Towards the end of our day, we would usually head for the parterre, a good sunny spot by 4pm where there was often a crowd gathered as they knew we were coming. We would play the wind-up gramophone and share lemonade and cake with visitors too. ‘Nanny’s’ home-baked lemon drizzle cake was extremely popular! This was an opportunity to have some in-depth conversations with visitors; or sometimes just a bit of fun.

We met some lovely people, many of them tourists, who found us very amusing and sometimes rather perplexing when we didn’t respond to modern references. But it was all in a day’s work and once people got used to our presence, they would often seek us out. We had become very well versed in the gossip and goings-on at 1930’s Cliveden.

As the house is now an exclusive hotel, we met the occasional celebrity (we feature in the wedding photos of one very famous footballer!); and world leader (so desperate to know who on earth we were that he sent a bodyguard with a request for us to meet with him on the terrace). What larks. And of course, we could never name names!!

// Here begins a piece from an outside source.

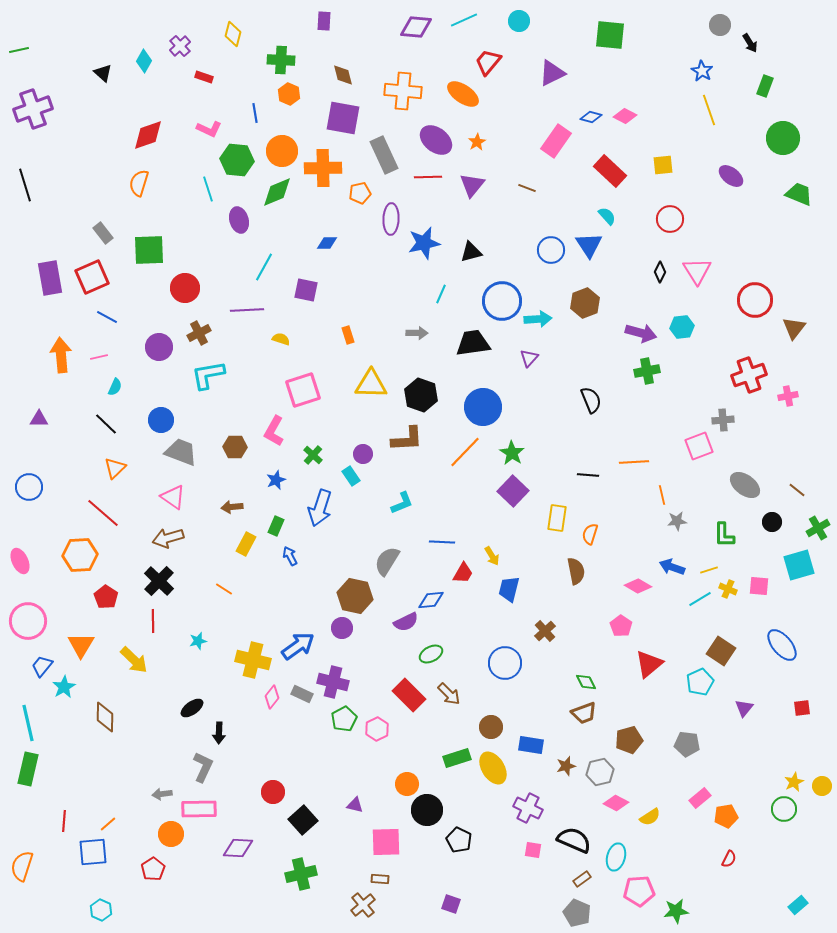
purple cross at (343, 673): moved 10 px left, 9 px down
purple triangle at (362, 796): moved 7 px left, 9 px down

The Cliveden Set was an enormously successful project, far beyond anything we could have dared to hope for. Initially planned to last just a couple of seasons, to our astonishment it went on for seven! Our days with them were so very enjoyable, providing wonderful memories of fun, laughter and friendship; the kind of job that doesn’t come along too often and it’s certainly one we look back on with great pleasure.

And so, Bob and Dot were the obvious choice of names when we were thinking about something that, for us at least, would encapsulate the era our musical talks concentrate on.